Понимание тотально «всего» белого (а не только цвета кожи как признака расы) в форме враждебного актуализирует важнейший принцип магического мышления — принцип подобия. Он выявляет неразрывные связи между далёкими друг от друга вещами: любой белый объект вне зависимости от других его характеристик становится носителем отрицательного начала белокожего человека, так как в силу цветовой семантики обнаруживает связь между собой и врагом жителей Южного Полярного круга. При объяснении принципа подобия Х.Л. Борхес ссылается на Дж. Фрэзера. Согласно Дж. Фрэзеру, принцип подобия («подобие вещей как их идентичность»), равно как и принцип взаимодействия вещей, пришедших хотя бы единожды в прямой контакт («заражение»), основывается на способе связи идей: в первом случае связь идей осуществляется по смежности («подобие»), во втором — по сходству («соприкоснувшиеся однажды вещи в постоянном контакте»). В логике Фрэзера, оба принципа образуют так называемую симпатическую магию, приобретающей в эссе Х.Л. Борхеса черты поэтологического значения для повествовательной формы (романа).

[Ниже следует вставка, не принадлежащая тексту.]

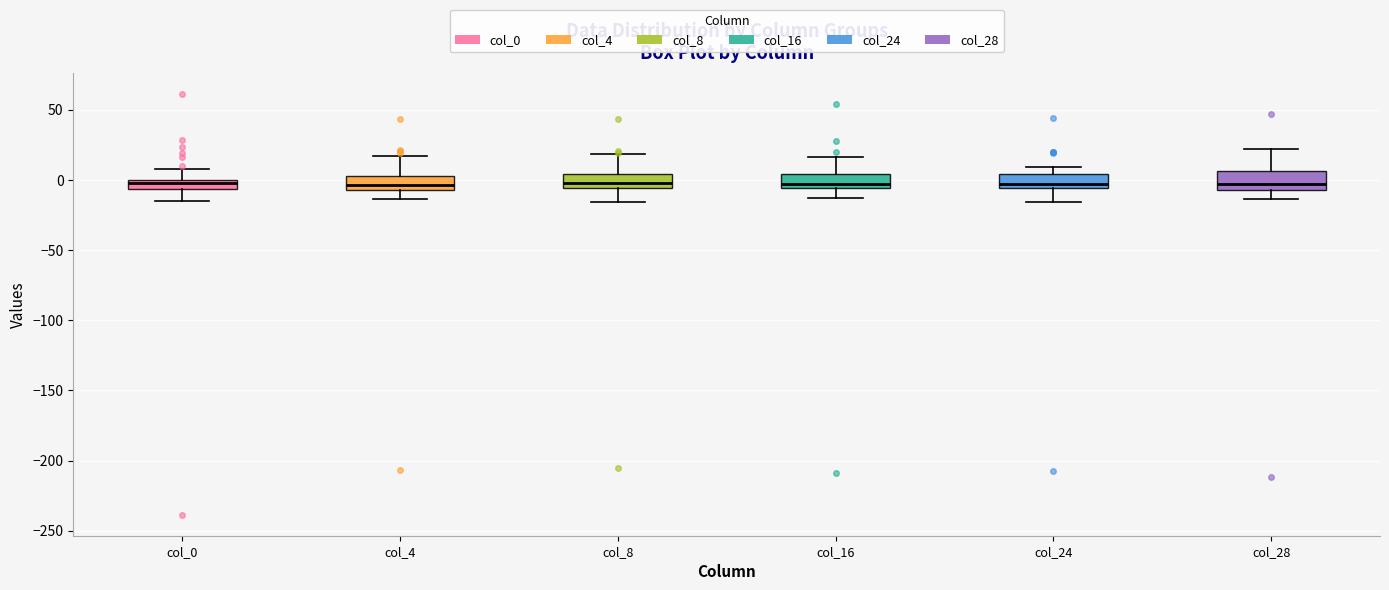

Where does the lower whisker of the box for col_8 end on the y-axis? The values are not printed on the chart, so give them approximately, as read against the axis.

-15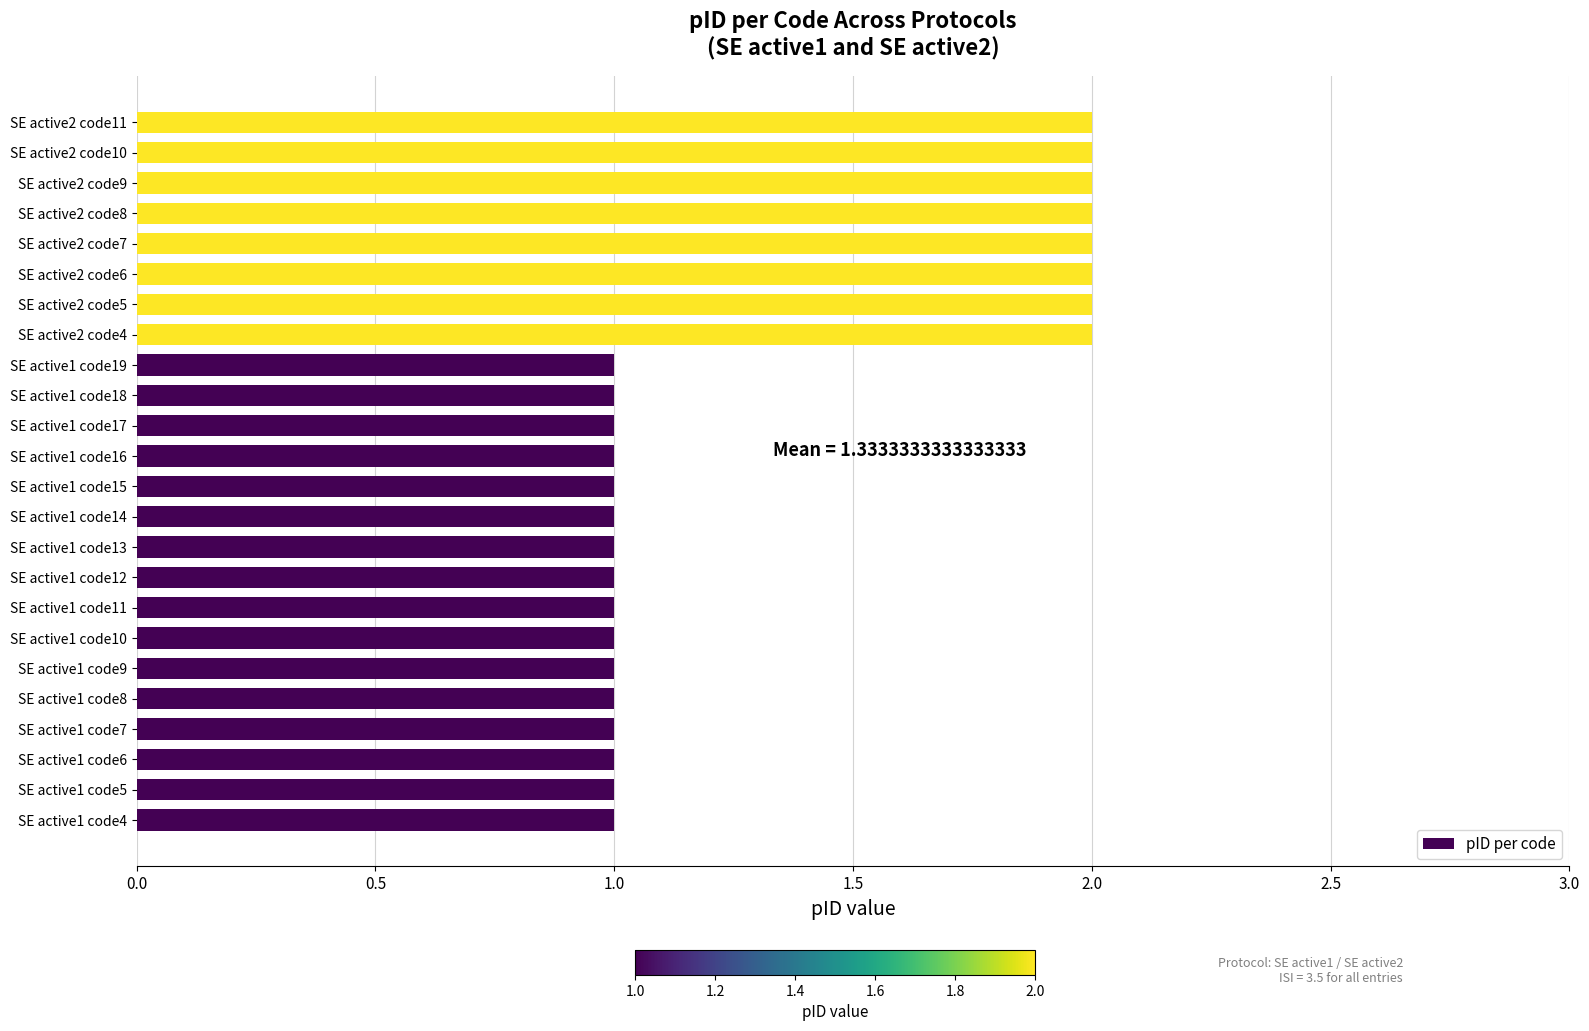

What is the change in value from SE active1 code18 to SE active2 code10?

+1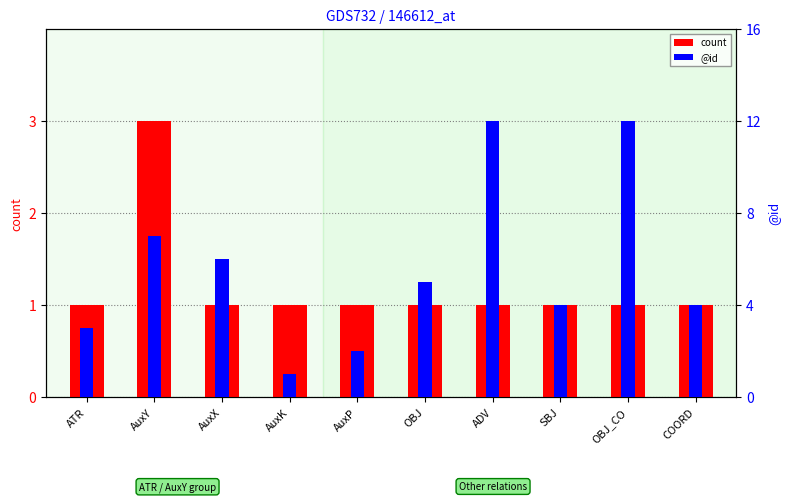

Reading right to left, extract all data points from this chart.

count: 1	1	1	1	1	1	1	1	3	1
@id: 4	12	4	12	5	2	1	6	7	3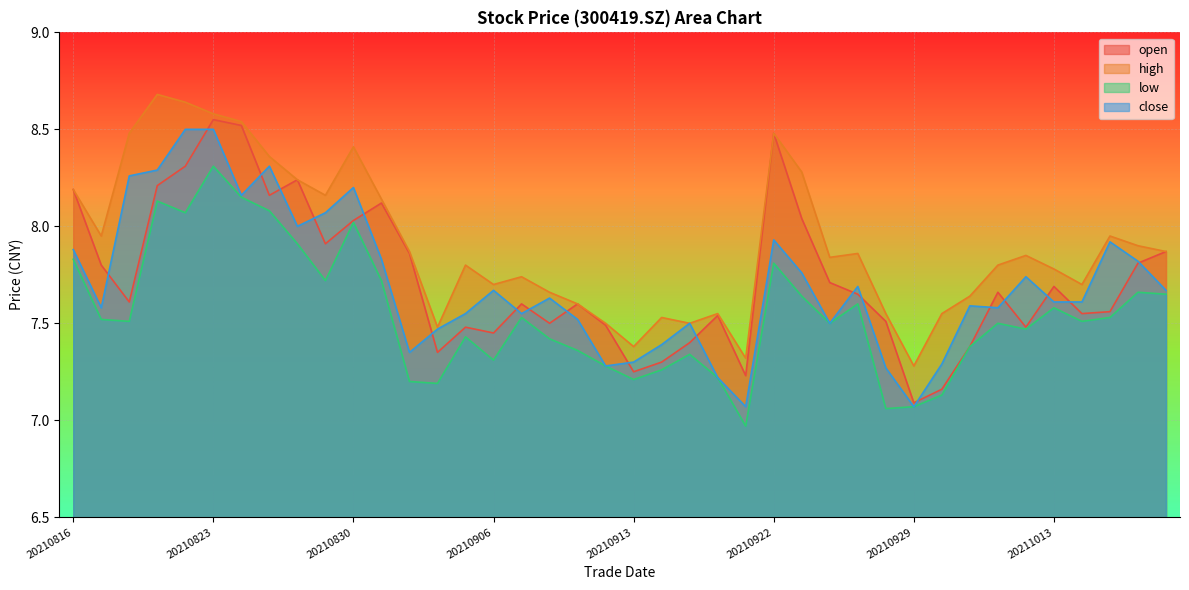

What value does the open series have at 20211011?

7.7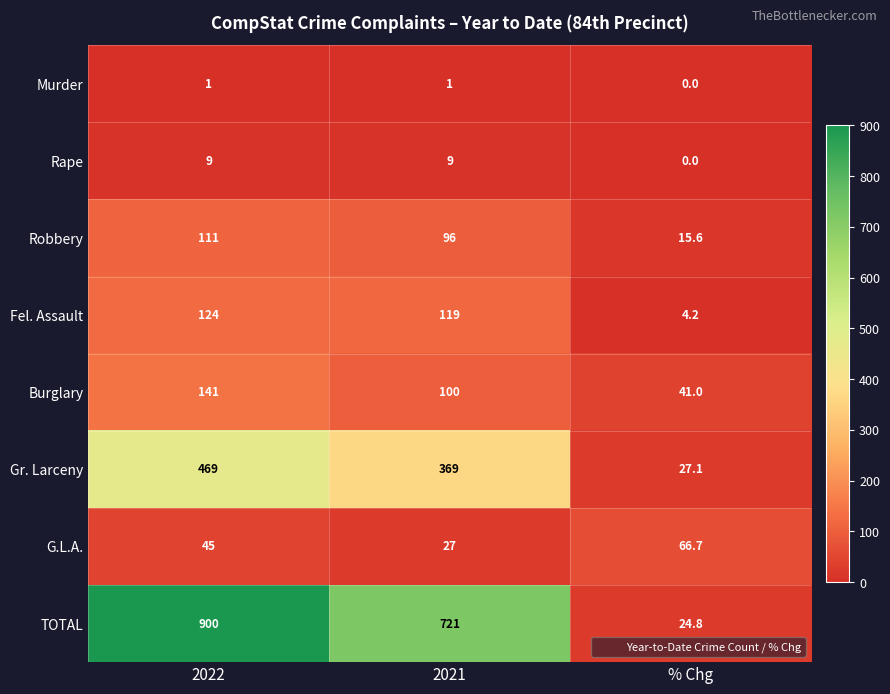

What is the maximum value shown in the chart?

900.0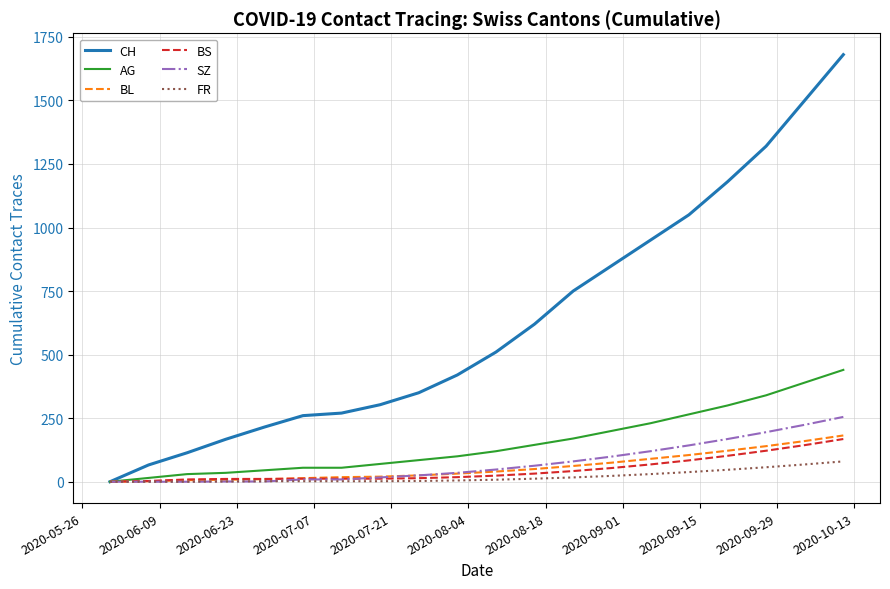

What is the average value of the BS series?

47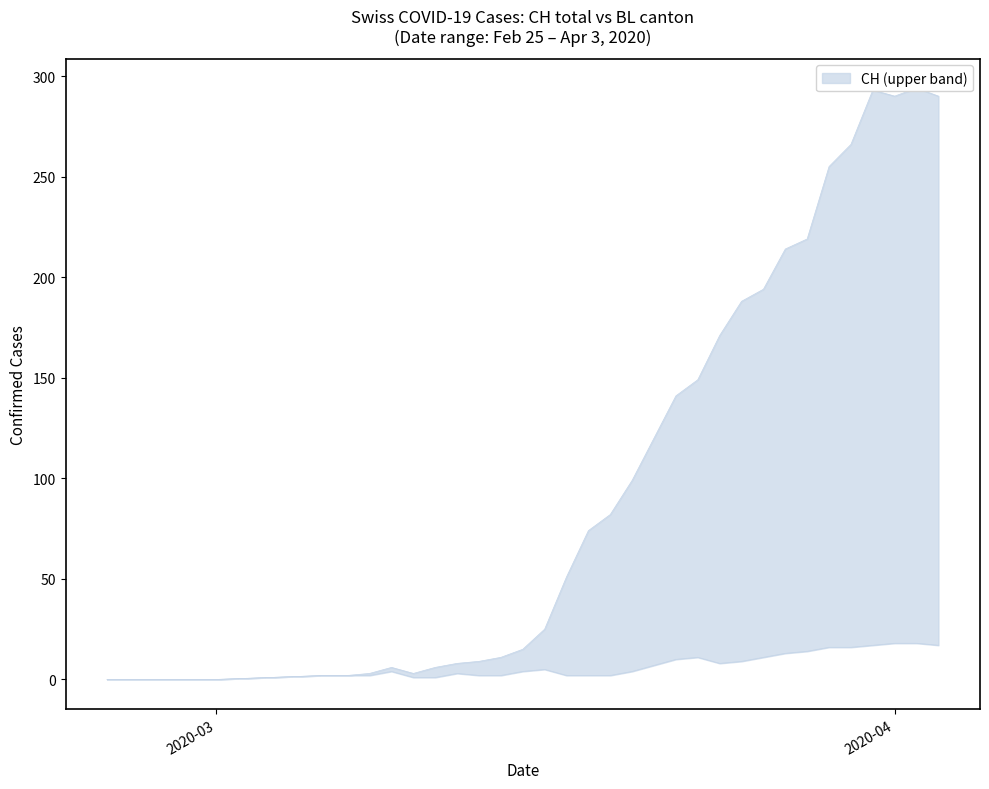

List the labels in order of BL value, largest first.

2020-04-01, 2020-04-02, 2020-03-31, 2020-04-03, 2020-03-29, 2020-03-30, 2020-03-28, 2020-03-27, 2020-03-23, 2020-03-26, 2020-03-22, 2020-03-25, 2020-03-24, 2020-03-21, 2020-03-16, 2020-03-09, 2020-03-15, 2020-03-20, 2020-03-12, 2020-03-06, 2020-03-07, 2020-03-08, 2020-03-13, 2020-03-14, 2020-03-17, 2020-03-18, 2020-03-19, 2020-03-10, 2020-03-11, 2020-02-25, 2020-02-26, 2020-02-27, 2020-02-28, 2020-02-29, 2020-03-01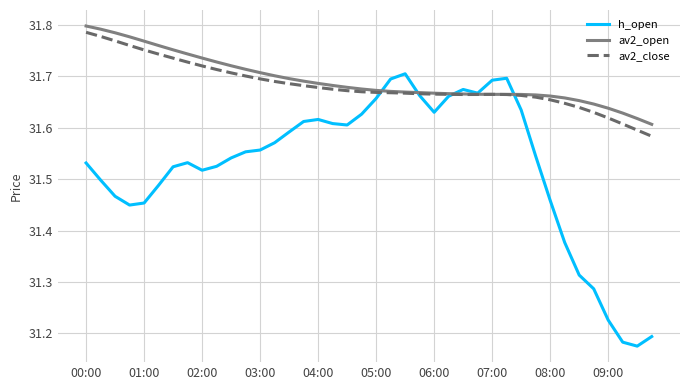

Which series has the largest range (max minus min)?

h_open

На наш взгляд, в работе Х.Л. Борхеса фрэзеровские наблюдения применимы к поэтике в связи с тем, что в самом языке литературного произведения сохраняется принцип взаимодействия идей по сходству (метафора) и по смежности (метонимия), возможность ассоциативной соотносимости предметов и их свойств в художественном времени и пространстве.
Х.Л. Борхес одним из первых среди латиноамериканских магических реалистов обнаружил и описал элементы магического мировидения в их связи с большими повествовательными формами. В создании собственной концепции Х.Л. Борхес был близок к мифопоэтической линии исследователей, которые прослеживают возникновение конкретных литературных жанров из тропов [182], апеллируя тем самым к мифологическому и постмифологическому мышлению. Повествовательные жанры становятся той литературной формой, в которой магическое мировидение проявляет себя через семантику чуда. Для осуществления чуда необходим особый язык — сложная литературная система, актуализирующая магическую функцию слова.
Дальнейшая теоретизация «чудесного» в контексте магического реализма требовала введения новых теоретико-литературных координат, что и было предпринято А. Карпентьером в его концепции «чудесной реальности» как особого вида пространственности.